O que nos leva ao segundo problema no argumento de Kitcher: a sugestão de que os cientistas sociais darwinistas, mas não os cientistas sociais em geral, devem proceder com grande cautela. O pressuposto implícito é de que as teorias darwinistas incorretas sobre o comportamento tendem a ser mais perniciosas e mais incorretas do que as teorias incorretas não-darwinistas sobre o comportamento. Mas por que seria assim? Uma doutrina psicológica inteiramente não-darwinista, e há anos considerada padrão – segundo a qual não há diferenças inatas mentais importantes entre homens e mulheres no que se refere à corte e ao sexo – parece ter causado muito sofrimento nas últimas décadas. E apoiava-se nos “padrões de evidência” mais baixos possíveis – não possuía evidência real alguma, isto sem falar no desprezo espalhafatoso e arrogante pela sabedoria popular de cada cultura do planeta. Por alguma razão, porém, isso não incomodou Kitcher; ele parece pensar que as teorias que tratam dos genes podem produzir efeitos nocivos mas as teorias que não tratam dos genes, não.

 

Uma generalização mais confiável seria que as teorias incorretas têm maior probabilidade de produzir efeitos nocivos do que as corretas. E, se, como muitas vezes ocorre, não sabemos ao certo quais as teorias certas e quais as erradas, nosso palpite seria adotarmos a que nos parece acenar com maior probabilidade de acerto. O pressuposto do presente livro é de que a psicologia evolucionista, apesar de sua juventude, é de longe a fonte mais provável de teorias sobre a mente humana que se provarão corretas – e que, de fato, muitas de suas teorias específicas já possuem uma fundamentação bastante sólida.

TRECHOS DO CONJUNTO |
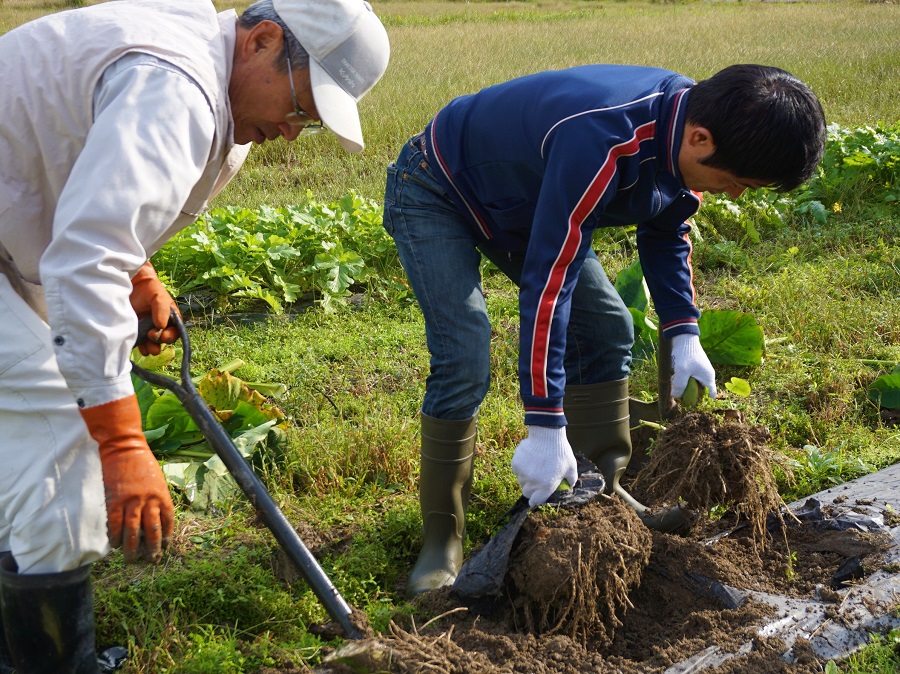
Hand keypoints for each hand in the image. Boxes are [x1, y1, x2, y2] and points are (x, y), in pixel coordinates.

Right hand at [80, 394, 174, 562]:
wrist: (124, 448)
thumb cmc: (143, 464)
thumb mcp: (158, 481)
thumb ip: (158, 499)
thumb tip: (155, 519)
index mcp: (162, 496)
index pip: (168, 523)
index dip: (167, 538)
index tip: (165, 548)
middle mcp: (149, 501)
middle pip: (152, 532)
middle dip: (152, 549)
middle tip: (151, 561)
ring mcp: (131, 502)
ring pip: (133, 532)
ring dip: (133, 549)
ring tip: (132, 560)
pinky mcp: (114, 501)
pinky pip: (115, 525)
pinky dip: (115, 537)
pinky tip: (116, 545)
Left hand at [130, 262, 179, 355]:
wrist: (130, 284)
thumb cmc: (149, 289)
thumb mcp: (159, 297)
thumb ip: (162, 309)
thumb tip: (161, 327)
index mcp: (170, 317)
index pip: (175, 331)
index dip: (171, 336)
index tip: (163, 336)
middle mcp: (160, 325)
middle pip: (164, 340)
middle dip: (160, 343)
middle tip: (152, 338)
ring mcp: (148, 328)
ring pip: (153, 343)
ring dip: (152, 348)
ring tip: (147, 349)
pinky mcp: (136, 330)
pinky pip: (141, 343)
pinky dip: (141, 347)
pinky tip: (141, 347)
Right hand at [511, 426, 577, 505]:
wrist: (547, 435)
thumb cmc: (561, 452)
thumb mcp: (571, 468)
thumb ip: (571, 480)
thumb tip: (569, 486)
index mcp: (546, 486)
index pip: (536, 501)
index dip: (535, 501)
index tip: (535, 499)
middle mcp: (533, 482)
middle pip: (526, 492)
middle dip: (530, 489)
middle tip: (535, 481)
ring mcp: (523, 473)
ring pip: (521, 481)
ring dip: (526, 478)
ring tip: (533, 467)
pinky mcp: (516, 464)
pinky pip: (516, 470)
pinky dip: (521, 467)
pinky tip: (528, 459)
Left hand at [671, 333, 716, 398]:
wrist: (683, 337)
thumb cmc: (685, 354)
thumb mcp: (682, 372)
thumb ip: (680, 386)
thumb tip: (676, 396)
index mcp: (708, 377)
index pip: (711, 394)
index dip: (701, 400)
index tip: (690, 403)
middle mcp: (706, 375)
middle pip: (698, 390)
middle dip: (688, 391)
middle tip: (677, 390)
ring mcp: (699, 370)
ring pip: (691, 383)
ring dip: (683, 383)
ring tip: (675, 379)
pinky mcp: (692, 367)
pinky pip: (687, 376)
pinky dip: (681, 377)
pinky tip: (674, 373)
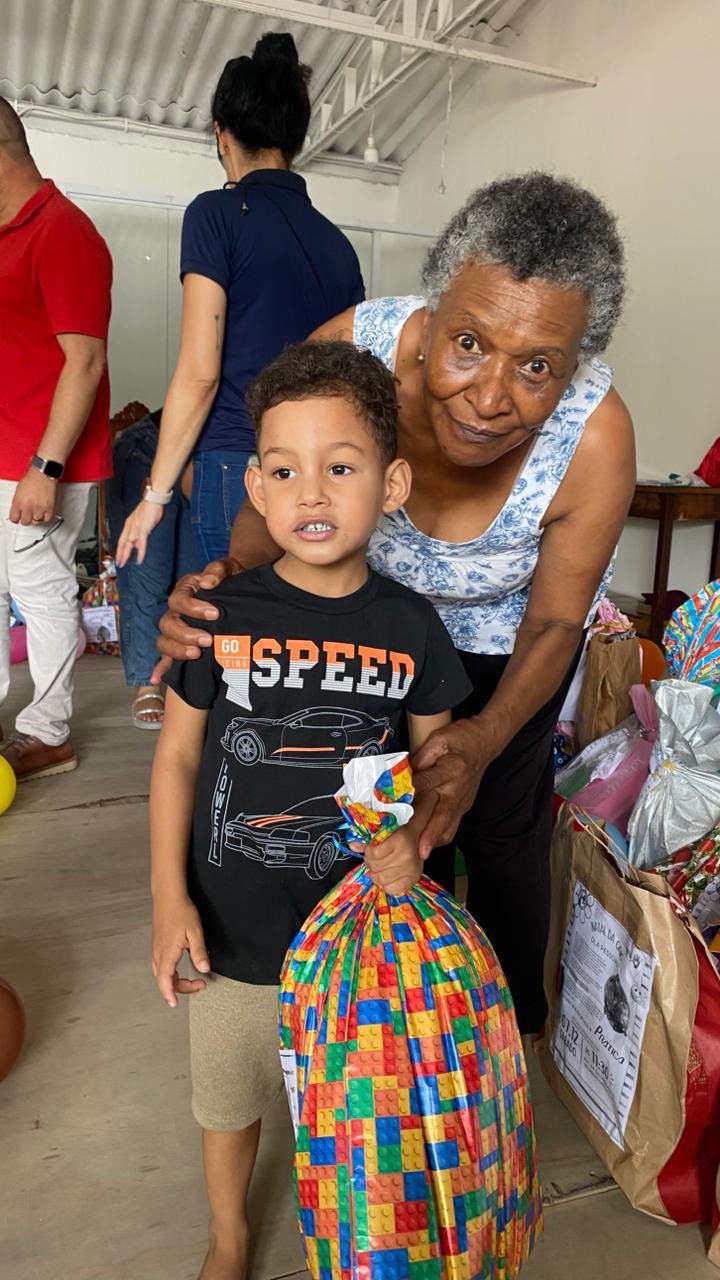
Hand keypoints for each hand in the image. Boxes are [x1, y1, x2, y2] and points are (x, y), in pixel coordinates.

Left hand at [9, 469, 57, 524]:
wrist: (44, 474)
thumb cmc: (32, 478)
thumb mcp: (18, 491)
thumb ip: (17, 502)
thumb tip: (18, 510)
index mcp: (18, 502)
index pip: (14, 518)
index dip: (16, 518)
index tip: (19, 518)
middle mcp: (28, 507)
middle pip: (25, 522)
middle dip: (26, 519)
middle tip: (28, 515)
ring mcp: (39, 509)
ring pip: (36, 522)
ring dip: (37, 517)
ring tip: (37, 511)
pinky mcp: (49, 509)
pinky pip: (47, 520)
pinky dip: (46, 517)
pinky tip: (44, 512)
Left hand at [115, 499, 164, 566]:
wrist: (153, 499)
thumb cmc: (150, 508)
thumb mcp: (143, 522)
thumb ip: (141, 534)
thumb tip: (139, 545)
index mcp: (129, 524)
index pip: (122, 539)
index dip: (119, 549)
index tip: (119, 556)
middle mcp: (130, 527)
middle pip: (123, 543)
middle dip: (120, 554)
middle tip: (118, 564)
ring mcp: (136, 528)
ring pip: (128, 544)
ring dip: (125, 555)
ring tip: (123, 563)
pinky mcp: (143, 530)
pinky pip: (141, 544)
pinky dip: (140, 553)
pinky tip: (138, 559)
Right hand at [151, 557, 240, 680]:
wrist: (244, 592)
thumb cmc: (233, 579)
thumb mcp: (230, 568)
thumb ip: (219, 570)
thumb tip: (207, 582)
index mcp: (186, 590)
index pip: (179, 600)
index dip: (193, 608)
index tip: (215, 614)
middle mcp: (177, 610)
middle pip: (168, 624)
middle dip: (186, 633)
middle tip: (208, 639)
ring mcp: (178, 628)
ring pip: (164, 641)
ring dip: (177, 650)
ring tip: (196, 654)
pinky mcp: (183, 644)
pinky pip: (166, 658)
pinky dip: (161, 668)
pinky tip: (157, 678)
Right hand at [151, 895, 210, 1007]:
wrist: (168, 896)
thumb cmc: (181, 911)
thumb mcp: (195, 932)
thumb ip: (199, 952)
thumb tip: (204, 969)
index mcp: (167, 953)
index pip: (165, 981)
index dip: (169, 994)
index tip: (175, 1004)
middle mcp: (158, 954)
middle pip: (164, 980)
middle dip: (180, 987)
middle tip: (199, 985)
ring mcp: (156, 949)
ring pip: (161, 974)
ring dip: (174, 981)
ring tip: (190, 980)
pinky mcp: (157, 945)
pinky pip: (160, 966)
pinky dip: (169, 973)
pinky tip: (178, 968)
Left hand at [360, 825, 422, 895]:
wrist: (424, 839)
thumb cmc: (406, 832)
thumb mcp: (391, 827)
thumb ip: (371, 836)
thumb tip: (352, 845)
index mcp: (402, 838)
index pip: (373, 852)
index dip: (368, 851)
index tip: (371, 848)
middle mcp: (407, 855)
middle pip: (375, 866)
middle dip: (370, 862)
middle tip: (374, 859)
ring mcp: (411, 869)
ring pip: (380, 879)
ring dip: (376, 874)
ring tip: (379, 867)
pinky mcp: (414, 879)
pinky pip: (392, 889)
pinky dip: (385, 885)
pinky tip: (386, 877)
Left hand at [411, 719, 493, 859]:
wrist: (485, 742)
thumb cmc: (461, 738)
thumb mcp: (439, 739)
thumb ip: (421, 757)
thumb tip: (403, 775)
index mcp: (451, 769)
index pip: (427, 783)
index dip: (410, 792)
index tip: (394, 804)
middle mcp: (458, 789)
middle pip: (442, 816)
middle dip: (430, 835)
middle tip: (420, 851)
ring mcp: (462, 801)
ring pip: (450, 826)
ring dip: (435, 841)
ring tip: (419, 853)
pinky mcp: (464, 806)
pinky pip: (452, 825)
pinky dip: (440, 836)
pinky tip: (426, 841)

TAREFAS OBRIGATÓRIAS |
[1] Responda com base no texto sobre o argumento de Kitcher:
(a) Qual é o pressuposto implícito do argumento de Kitcher?
(b) Que doutrina psicológica não-darwinista o texto aponta como causa de muito sofrimento nas últimas décadas?
(c) Qual é o pressuposto do presente livro?
[2] Por favor, dê prosseguimento ao texto sobre o argumento de Kitcher a partir da última frase apresentada.

RESPOSTAS EM ORDEM |
[1]
(a) Que as teorias darwinistas incorretas sobre o comportamento tendem a ser mais perniciosas e mais incorretas do que as teorias incorretas não-darwinistas sobre o comportamento.
(b) A doutrina segundo a qual não há diferenças inatas mentais importantes entre homens e mulheres no que se refere à corte e ao sexo.
(c) Que a psicologia evolucionista, apesar de sua juventude, é de longe a fonte mais provável de teorias sobre a mente humana que se provarão corretas, e que muitas de suas teorias específicas já possuem uma fundamentação bastante sólida.

[2]
Nem todas as ameaças à exploração honesta da natureza humana vêm dos inimigos do darwinismo. No âmbito do novo paradigma, a verdade, por vezes, é açucarada. Há uma tentação frequente, por exemplo, de minimizar as diferenças entre homens e mulheres. Com relação à natureza mais polígama dos homens, os cientistas sociais darwinistas mais sensíveis talvez façam afirmações do gênero: “Lembrem que são apenas generalizações estatísticas, e qualquer pessoa pode divergir extraordinariamente da norma do seu sexo.” Bem, é verdade, mas poucas dessas divergências se aproximam da norma do sexo oposto (e metade das divergências ficam bem distantes da média normal para o sexo oposto). Ou: “Lembrem que o comportamento é influenciado pelo ambiente local e a escolha consciente. Os homens não têm que ter relações extraconjugais.” É verdade – e decisivamente importante. Mas muitos de nossos impulsos são, por definição, muito fortes, portanto qualquer força que queira sufocá-los precisará ser bem maior. É ilusório falar do autocontrole como algo fácil como apertar um controle remoto para trocar de canal.

 

E é, além disso, perigoso. George Williams, talvez a figura mais próxima de um fundador do novo paradigma, pode estar muito longe quando afirma que a seleção natural é “má”. Afinal, ela criou as coisas boas na natureza humana bem como as que são destrutivas. Mas certamente é verdade que as raízes de todo o mal são encontráveis na seleção natural e se expressam (como tantas outras coisas) na natureza humana. O inimigo da justiça e da decência realmente reside em nossos genes. Se neste livro parecemos nos desviar da estratégia de relações públicas praticada por alguns darwinistas, e enfatizamos mais o mal existente na natureza humana do que o bem, é porque pensamos que é maior o perigo de subestimar o inimigo do que de superestimá-lo.

 

 

 

Notas de rodapé

(no pdf, localizadas na página relevante)

 

1 O autor se refere à possível tendência masculina para preferir dois tipos de mulheres: as muito promíscuas como parceiras de curto prazo (“prostitutas”) e as pouco promíscuas como parceiras de longo prazo (“santas”).

 

2 Um hipotético mecanismo darwiniano, presente em ambos os sexos, que faria cada um perder o interesse sexual pelo parceiro, no caso de um romance prolongado não gerar filhos.